Recent ICE raids undermine due process rights
The following statement was delivered by Michelle Lapointe, acting deputy legal director for the SPLC’s Immigrant Justice Project, during a congressional briefing in Washington, D.C., on June 7, 2018.
The Bean Station ICE raid – like all ICE workplace raids – was designed to maximize fear and intimidation. These raids undermine the due process rights of people caught in ICE’s deportation dragnet.
We are deeply concerned about the manner in which the raid was carried out. Individuals were targeted for arrest based only on the perception that they were Latino. Agents used unreasonable force and summarily arrested workers without any arrest warrant and without any individualized suspicion whatsoever. As a result, ICE swept up individuals with work authorization and even a U.S. citizen among the nearly 100 people arrested. However, the non-Latino workers were not arrested at all. Some of our clients were held for 10 hours, handcuffed, without ICE even asking them a single question. ICE officers told another that “you have no rights here” and made ethnic slurs.
Without effective oversight from Congress, ICE will continue to operate with impunity and blatantly violate the Fourth Amendment, as it did in Bean Station during the raid on Southeastern Provision.
After sweeping up the Southeastern Provision workers in mass arrests, ICE sent them to remote detention centers over 700 miles from their homes, families, and communities. These immigration detention centers are located in extremely isolated, rural areas with few immigration attorneys. And even when individuals do have lawyers, they face extreme barriers in effectively accessing legal representation. For example, the LaSalle ICE Processing Center in Jena, Louisiana – where a large number of the individuals arrested in the Tennessee raid were sent – has only one attorney visitation room for up to 1,200 detainees.

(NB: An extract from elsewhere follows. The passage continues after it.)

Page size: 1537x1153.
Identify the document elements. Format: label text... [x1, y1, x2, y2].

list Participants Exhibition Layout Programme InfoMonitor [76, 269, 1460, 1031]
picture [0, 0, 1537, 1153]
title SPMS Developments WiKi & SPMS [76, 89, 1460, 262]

This hampers detainees’ ability to fight their immigration cases. Without effective access to lawyers, detainees are significantly less likely to succeed in petitions for bond or to prevail on the merits of their claims – and they instead languish in detention or are deported.
Banishing these individuals to detention centers and foreign countries not only devastates these workers and their families, but also undermines legal protections for all workers. We have filed a complaint with the U.S. Department of Labor seeking an investigation of the significant unpaid wages and other employment law violations at the plant. There are currently ongoing investigations into flagrant violations of workers’ rights at the Southeastern Provision plant, including unpaid wages and unsafe working conditions.
When workers are fighting deportation and locked in detention centers hundreds of miles from home, they are face barriers to cooperating with government investigators to address worker exploitation in a plant that is still operating today.
We urge members of Congress to request that DHS take steps to provide due process to the individuals targeted during the raid:
- DHS should exercise prosecutorial discretion and immediately release those individuals who are still detained, so that they may pursue their options for immigration relief near their legal representatives, families, and local resources;
- DHS should provide individuals with meaningful access to the courts and legal counsel, including timely and confidential meetings with legal representatives and regular access to a legal library with updated legal materials;
- DHS should forego the removal of any individuals who have not had the opportunity to consult with an attorney and/or exhaust all potential legal claims relevant to the raid and their employer; and
- DHS should exercise prosecutorial discretion by granting relief such as parole, continued presence, or deferred action to those individuals whose rights were violated during their arrests.
We urge members of Congress to hold DHS accountable and to answer troubling questions about their actions in the raid, and to ensure that individuals have a meaningful opportunity for their cases to be heard and their rights protected.